EXTRACTED MATERIAL:
------

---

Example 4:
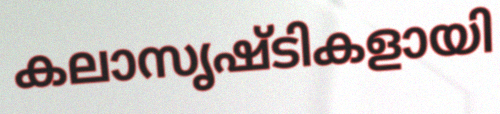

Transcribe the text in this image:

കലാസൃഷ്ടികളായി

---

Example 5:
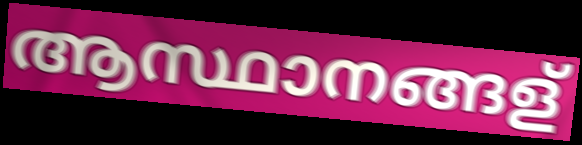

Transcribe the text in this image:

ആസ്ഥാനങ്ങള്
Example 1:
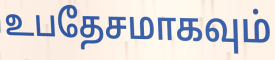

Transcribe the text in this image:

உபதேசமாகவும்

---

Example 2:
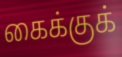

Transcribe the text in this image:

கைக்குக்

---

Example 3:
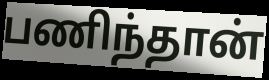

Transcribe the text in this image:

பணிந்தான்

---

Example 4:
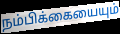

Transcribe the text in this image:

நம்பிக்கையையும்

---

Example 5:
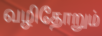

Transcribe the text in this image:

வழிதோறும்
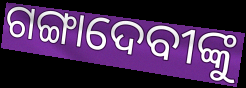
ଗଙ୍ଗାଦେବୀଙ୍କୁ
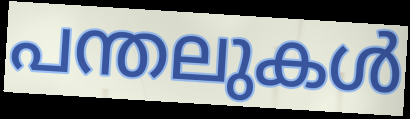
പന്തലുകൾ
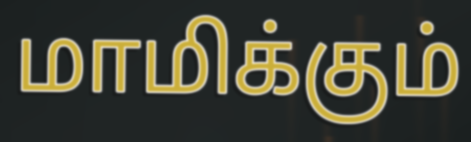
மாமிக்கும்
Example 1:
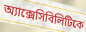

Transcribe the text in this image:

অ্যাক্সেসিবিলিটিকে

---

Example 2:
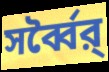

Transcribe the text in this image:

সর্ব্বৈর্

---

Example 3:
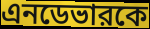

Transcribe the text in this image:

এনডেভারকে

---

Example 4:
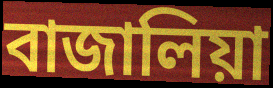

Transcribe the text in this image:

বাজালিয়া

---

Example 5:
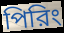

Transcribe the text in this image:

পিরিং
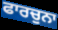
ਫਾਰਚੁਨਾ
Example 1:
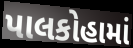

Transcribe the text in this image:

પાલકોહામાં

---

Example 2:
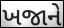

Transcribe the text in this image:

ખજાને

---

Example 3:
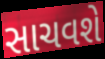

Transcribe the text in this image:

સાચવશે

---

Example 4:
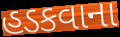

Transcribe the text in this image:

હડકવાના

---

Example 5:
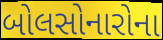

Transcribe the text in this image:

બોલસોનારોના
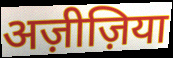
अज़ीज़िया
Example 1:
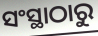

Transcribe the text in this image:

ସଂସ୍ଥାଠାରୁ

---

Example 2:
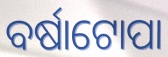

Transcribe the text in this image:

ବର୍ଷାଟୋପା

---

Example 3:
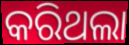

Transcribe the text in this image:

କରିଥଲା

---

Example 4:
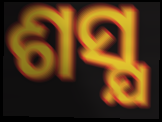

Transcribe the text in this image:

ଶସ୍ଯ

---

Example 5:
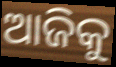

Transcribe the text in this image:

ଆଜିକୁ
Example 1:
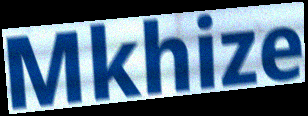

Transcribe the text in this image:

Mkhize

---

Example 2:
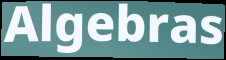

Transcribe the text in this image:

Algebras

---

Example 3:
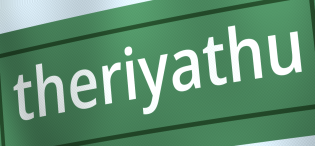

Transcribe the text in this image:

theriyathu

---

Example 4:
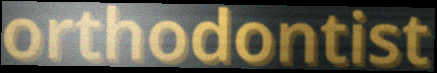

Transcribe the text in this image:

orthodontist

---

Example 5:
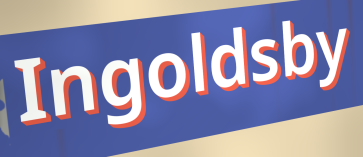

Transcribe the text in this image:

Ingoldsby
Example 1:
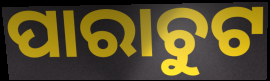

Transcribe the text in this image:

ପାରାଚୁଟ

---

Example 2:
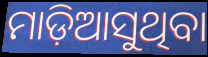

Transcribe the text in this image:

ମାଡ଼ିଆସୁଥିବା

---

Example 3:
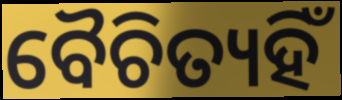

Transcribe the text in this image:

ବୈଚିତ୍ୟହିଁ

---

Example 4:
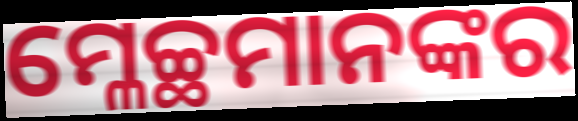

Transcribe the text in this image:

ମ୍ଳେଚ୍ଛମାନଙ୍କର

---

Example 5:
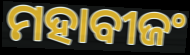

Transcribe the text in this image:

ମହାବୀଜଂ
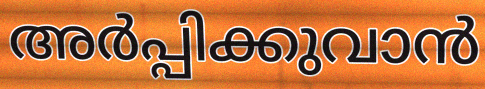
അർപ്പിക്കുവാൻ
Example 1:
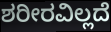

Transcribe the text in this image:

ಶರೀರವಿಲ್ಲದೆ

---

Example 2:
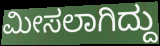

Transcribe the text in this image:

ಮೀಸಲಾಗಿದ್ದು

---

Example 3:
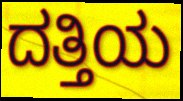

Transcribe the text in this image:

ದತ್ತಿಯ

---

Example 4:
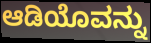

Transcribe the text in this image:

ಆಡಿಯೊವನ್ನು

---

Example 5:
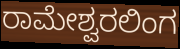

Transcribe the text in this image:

------

EXERCISE AIM:
Please print all of the records above exactly, omitting each picture.

ANSWER SECTION:
---

Example 4:

Transcribe the text in this image:

കലാസൃഷ്ടികളായി

---

Example 5:

Transcribe the text in this image:

ആസ്ഥാനങ്ങള്
Example 1:

Transcribe the text in this image:

உபதேசமாகவும்

---

Example 2:

Transcribe the text in this image:

கைக்குக்

---

Example 3:

Transcribe the text in this image:

பணிந்தான்

---

Example 4:

Transcribe the text in this image:

நம்பிக்கையையும்

---

Example 5:

Transcribe the text in this image:

வழிதோறும்
ଗଙ୍ଗାଦେବୀଙ୍କୁ
പന്തലുകൾ
மாமிக்கும்
Example 1:

Transcribe the text in this image:

অ্যাক্সেসিবিলিটিকে

---

Example 2:

Transcribe the text in this image:

সর্ব্বৈর্

---

Example 3:

Transcribe the text in this image:

এনডেভারকে

---

Example 4:

Transcribe the text in this image:

বাজালিয়া

---

Example 5:

Transcribe the text in this image:

পিরিং
ਫਾਰਚੁਨਾ
Example 1:

Transcribe the text in this image:

પાલકોહામાં

---

Example 2:

Transcribe the text in this image:

ખજાને

---

Example 3:

Transcribe the text in this image:

સાચવશે

---

Example 4:

Transcribe the text in this image:

હડકવાના

---

Example 5:

Transcribe the text in this image:

બોલસોનારોના
अज़ीज़िया
Example 1:

Transcribe the text in this image:

ସଂସ୍ଥାଠାରୁ

---

Example 2:

Transcribe the text in this image:

ବର୍ଷାଟୋପା

---

Example 3:

Transcribe the text in this image:

କରିଥଲା

---

Example 4:

Transcribe the text in this image:

ଶସ୍ଯ

---

Example 5:

Transcribe the text in this image:

ଆଜିକୁ
Example 1:

Transcribe the text in this image:

Mkhize

---

Example 2:

Transcribe the text in this image:

Algebras

---

Example 3:

Transcribe the text in this image:

theriyathu

---

Example 4:

Transcribe the text in this image:

orthodontist

---

Example 5:

Transcribe the text in this image:

Ingoldsby
Example 1:

Transcribe the text in this image:

ପାରାଚୁଟ

---

Example 2:

Transcribe the text in this image:

ମାଡ଼ିଆସୁଥିବା

---

Example 3:

Transcribe the text in this image:

ବୈଚିତ୍ୟହିଁ

---

Example 4:

Transcribe the text in this image:

ମ୍ଳେଚ୍ଛମାନଙ୍କର

---

Example 5:

Transcribe the text in this image:

ମହାବୀଜଂ
അർപ്പിക്കുവാൻ
Example 1:

Transcribe the text in this image:

ಶರೀರವಿಲ್ಲದೆ

---

Example 2:

Transcribe the text in this image:

ಮೀಸಲಾಗಿದ್ದು

---

Example 3:

Transcribe the text in this image:

ದತ್ತಿಯ

---

Example 4:

Transcribe the text in this image:

ಆಡಿಯೊವನ್ನು

---

Example 5:

Transcribe the text in this image:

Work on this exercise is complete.